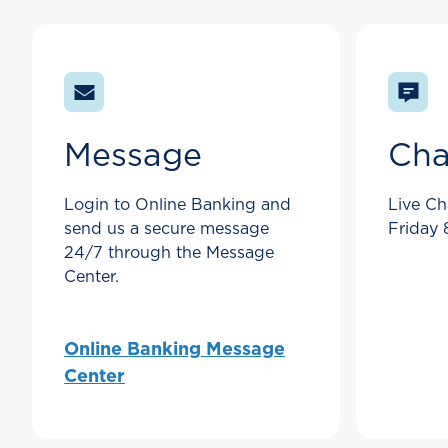
Message
Cha
Login to Online Banking and
Live Ch
send us a secure message
Friday
24/7 through the Message
Center.
Online Banking Message
Center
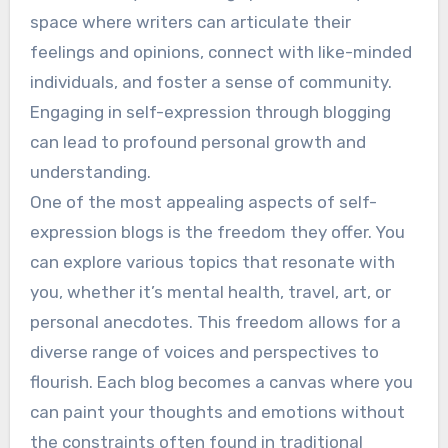
space where writers can articulate their
feelings and opinions, connect with like-minded
individuals, and foster a sense of community.
Engaging in self-expression through blogging
can lead to profound personal growth and
understanding.
One of the most appealing aspects of self-
expression blogs is the freedom they offer. You
can explore various topics that resonate with
you, whether it’s mental health, travel, art, or
personal anecdotes. This freedom allows for a
diverse range of voices and perspectives to
flourish. Each blog becomes a canvas where you
can paint your thoughts and emotions without
the constraints often found in traditional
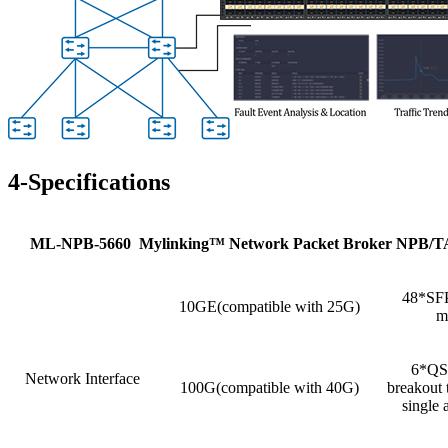
4-Specifications
ML
-NPB-5660 Mylinking
™
Network Packet Broker NPB/
48*SFP
10GE(compatible with 25G)
m
6*QSF
Network Interface
100G(compatible with 40G)
breakout
single 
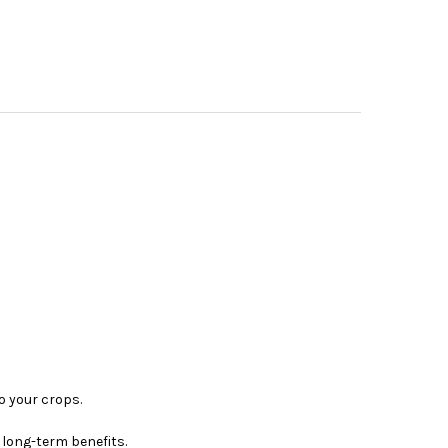
o your crops.
 long-term benefits.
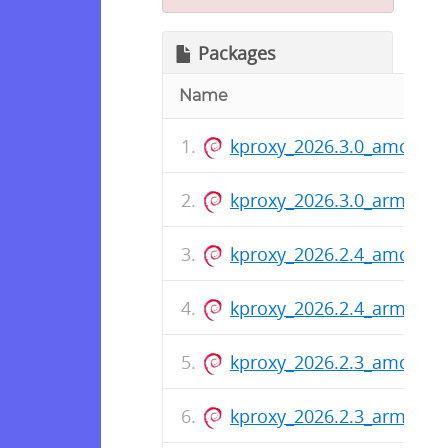
Packages
Name
kproxy_2026.3.0_amd64.
kproxy_2026.3.0_arm64.d
kproxy_2026.2.4_amd64.
kproxy_2026.2.4_arm64.d
kproxy_2026.2.3_amd64.
kproxy_2026.2.3_arm64.d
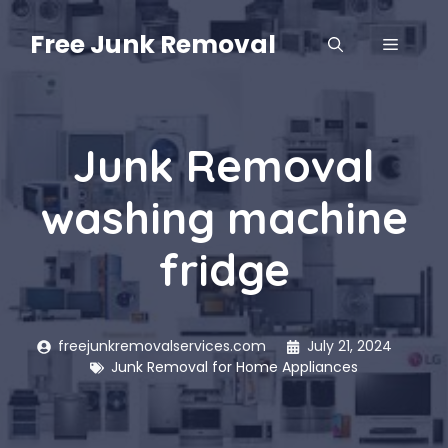
Skip
to
Free Junk Removal
MENU
content
Junk Removal
washing machine
fridge
freejunkremovalservices.com
July 21, 2024
Junk Removal for Home Appliances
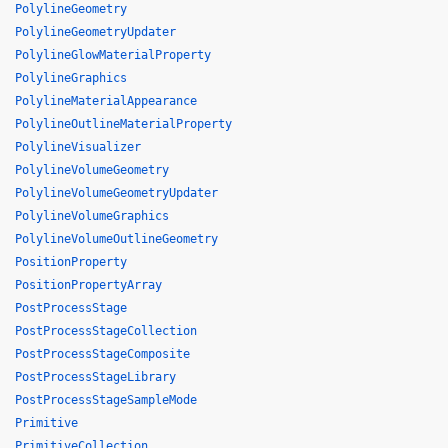
PolylineGeometry
PolylineGeometryUpdater
PolylineGlowMaterialProperty
PolylineGraphics
PolylineMaterialAppearance
PolylineOutlineMaterialProperty
PolylineVisualizer
PolylineVolumeGeometry
PolylineVolumeGeometryUpdater
PolylineVolumeGraphics
PolylineVolumeOutlineGeometry
PositionProperty
PositionPropertyArray
PostProcessStage
PostProcessStageCollection
PostProcessStageComposite
PostProcessStageLibrary
PostProcessStageSampleMode
Primitive
PrimitiveCollection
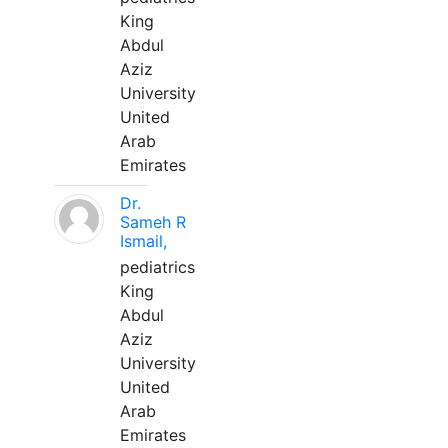
King
Abdul
Aziz
University
United
Arab
Emirates
Dr.
Sameh R
Ismail,
pediatrics
King
Abdul
Aziz
University
United
Arab
Emirates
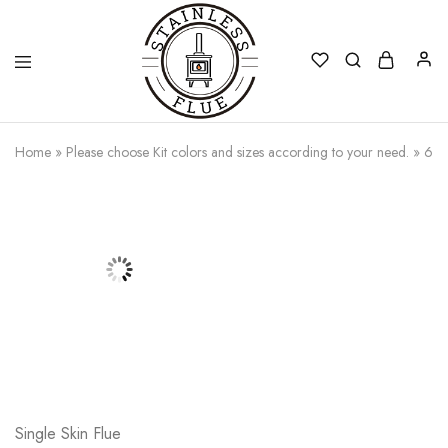
Stainless
Home
»
Please choose Kit colors and sizes according to your need.
»
6 t
Flue
Single Skin Flue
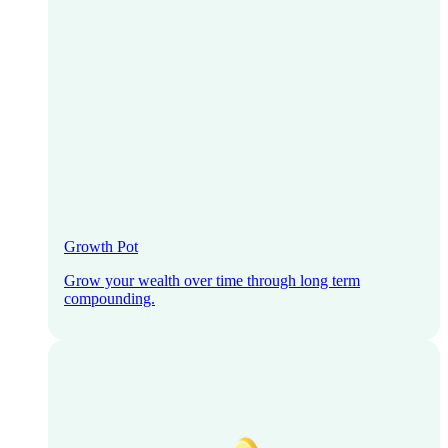
Growth Pot
Grow your wealth over time through long term
compounding.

__________

What is expected
Please reproduce every entry above exactly, but leave out the pictures.

Exercise answer
Message
Cha
Login to Online Banking and
Live Ch
send us a secure message
Friday
24/7 through the Message
Center.
Online Banking Message
Center
space where writers can articulate their
feelings and opinions, connect with like-minded
individuals, and foster a sense of community.
Engaging in self-expression through blogging
can lead to profound personal growth and
understanding.
One of the most appealing aspects of self-
expression blogs is the freedom they offer. You
can explore various topics that resonate with
you, whether it’s mental health, travel, art, or
personal anecdotes. This freedom allows for a
diverse range of voices and perspectives to
flourish. Each blog becomes a canvas where you
can paint your thoughts and emotions without
the constraints often found in traditional
4-Specifications
ML
-NPB-5660 Mylinking
™
Network Packet Broker NPB/
48*SFP
10GE(compatible with 25G)
m
6*QSF
Network Interface
100G(compatible with 40G)
breakout
single 
o your crops.
 long-term benefits.
Packages
Name
kproxy_2026.3.0_amd64.
kproxy_2026.3.0_arm64.d
kproxy_2026.2.4_amd64.
kproxy_2026.2.4_arm64.d
kproxy_2026.2.3_amd64.
kproxy_2026.2.3_arm64.d
Skip
to
Free Junk Removal
MENU
content
Junk Removal
washing machine
fridge
freejunkremovalservices.com
July 21, 2024
Junk Removal for Home Appliances
PolylineGeometry
PolylineGeometryUpdater
PolylineGlowMaterialProperty
PolylineGraphics
PolylineMaterialAppearance
PolylineOutlineMaterialProperty
PolylineVisualizer
PolylineVolumeGeometry
PolylineVolumeGeometryUpdater
PolylineVolumeGraphics
PolylineVolumeOutlineGeometry
PositionProperty
PositionPropertyArray
PostProcessStage
PostProcessStageCollection
PostProcessStageComposite
PostProcessStageLibrary
PostProcessStageSampleMode
Primitive
PrimitiveCollection
King
Abdul
Aziz
University
United
Arab
Emirates
Dr.
Sameh R
Ismail,
pediatrics
King
Abdul
Aziz
University
United
Arab
Emirates
Stainless
Home
»
Please choose Kit colors and sizes according to your need.
»
6 t
Flue
Single Skin Flue
Growth Pot
Grow your wealth over time through long term
compounding.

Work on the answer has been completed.